Der Verwaltungsgerichtshof führte in seinem Erkenntnis vom 26.04.2007, Zl. 2006/03/0018 Folgendes aus:
„§ 9 Abs 1 VStG legt zwar fest, wer unter bestimmten Voraussetzungen als strafrechtlich Verantwortlicher anzusehen ist, normiert jedoch nicht etwa ein zusätzliches, zum Tatbild der jeweiligen Strafnorm hinzutretendes Tatbestandselement, das mit der Änderung des Rechtsgrundes der Heranziehung zur strafrechtlichen Haftung gleichfalls eine Änderung erführe. Wie der Verwaltungsgerichtshof schon wiederholt ausgesprochen hat, findet allein durch die Aufrechterhaltung des Schuldspruches des erstbehördlichen Straferkenntnisses durch die Berufungsbehörde mit der Maßgabe, dass dem Beschuldigten die Straftat nicht für seine Person, sondern als Organ einer juristischen Person zuzurechnen sei, eine Auswechslung oder eine Überschreitung der "Sache" nicht statt. Nichts anderes gilt in dem Fall, in dem die belangte Behörde den Beschuldigten als nach § 9 Abs 1 VStG strafrechtlich verantwortliche Person für eine andere Gesellschaft als jene in Anspruch genommen hat, für welche er im erstinstanzlichen Straferkenntnis verantwortlich gemacht worden war (vgl das hg Erkenntnis vom 29. Juni 1995, Zl 94/07/0178).“
Diese für die Entscheidung einer Berufungsbehörde vom Verwaltungsgerichtshof entwickelten Grundsätze haben, jedenfalls soweit die Umschreibung der „Sache“ eines Verwaltungsverfahrens und die Auswechslung der juristischen Person, für die ein Beschuldigter als strafrechtlich Verantwortlicher herangezogen worden ist, auch im behördlichen Verfahren selbst Geltung.

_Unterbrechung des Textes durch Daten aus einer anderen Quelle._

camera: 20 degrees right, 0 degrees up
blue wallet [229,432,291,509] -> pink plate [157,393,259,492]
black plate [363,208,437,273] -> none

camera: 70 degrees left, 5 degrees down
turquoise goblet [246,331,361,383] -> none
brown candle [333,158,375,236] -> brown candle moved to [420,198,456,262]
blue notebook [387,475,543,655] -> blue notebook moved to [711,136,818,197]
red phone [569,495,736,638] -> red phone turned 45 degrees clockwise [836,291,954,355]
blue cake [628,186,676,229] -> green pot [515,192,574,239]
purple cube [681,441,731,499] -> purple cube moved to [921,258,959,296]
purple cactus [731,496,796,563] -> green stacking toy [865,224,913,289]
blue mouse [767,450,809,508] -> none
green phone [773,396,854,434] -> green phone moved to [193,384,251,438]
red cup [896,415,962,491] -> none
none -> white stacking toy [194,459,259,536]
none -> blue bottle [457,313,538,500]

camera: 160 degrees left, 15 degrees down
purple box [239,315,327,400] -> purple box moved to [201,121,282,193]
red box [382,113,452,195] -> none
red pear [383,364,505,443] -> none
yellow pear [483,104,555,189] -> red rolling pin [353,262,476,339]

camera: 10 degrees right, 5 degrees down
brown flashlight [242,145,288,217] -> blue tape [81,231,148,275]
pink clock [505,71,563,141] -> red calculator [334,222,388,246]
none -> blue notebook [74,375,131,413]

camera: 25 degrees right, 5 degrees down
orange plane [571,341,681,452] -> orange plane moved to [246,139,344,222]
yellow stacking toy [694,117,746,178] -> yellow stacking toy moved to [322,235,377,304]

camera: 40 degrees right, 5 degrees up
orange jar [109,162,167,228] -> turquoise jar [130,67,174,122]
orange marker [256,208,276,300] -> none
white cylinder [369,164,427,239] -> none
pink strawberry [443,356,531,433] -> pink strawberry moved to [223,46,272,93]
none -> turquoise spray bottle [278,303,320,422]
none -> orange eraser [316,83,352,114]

Dies bedeutet somit, dass, stellt die Behörde ein Verwaltungsstrafverfahren rechtskräftig ein statt eine Auswechslung der juristischen Person vorzunehmen, für die der Beschuldigte als strafrechtlich verantwortliche Person in Anspruch genommen worden ist, eine neuerliche Bestrafung des Beschuldigten nicht mehr in Betracht kommt, weil die Behörde in derselben „Sache“ bereits eine Entscheidung getroffen hat.
Da der Beschwerdeführer zunächst als unbeschränkt haftender Gesellschafter der M. B. KG, FN ..., mit dem Sitz in Wien, (...), für die in Rede stehenden Verwaltungsübertretungen verantwortlich gemacht wurde, diese Verwaltungsstrafverfahren von der Behörde aber eingestellt wurden, kam eine neuerliche Bestrafung des Beschwerdeführers als Vertreter der Verlassenschaft nach Ing. P. B. nicht mehr in Betracht, weshalb das angefochtene Straferkenntnis aufzuheben war und die Verwaltungsstrafverfahren einzustellen waren.
Die ordentliche Revision ist unzulässig, da keine Rechtsfrage im Sinne des Art. 133 Abs. 4 B-VG zu beurteilen war, der grundsätzliche Bedeutung zukommt. Weder weicht die gegenständliche Entscheidung von der bisherigen Rechtsprechung des Verwaltungsgerichtshofes ab, noch fehlt es an einer Rechtsprechung. Weiters ist die dazu vorliegende Rechtsprechung des Verwaltungsgerichtshofes auch nicht als uneinheitlich zu beurteilen. Ebenfalls liegen keine sonstigen Hinweise auf eine grundsätzliche Bedeutung der zu lösenden Rechtsfrage vor.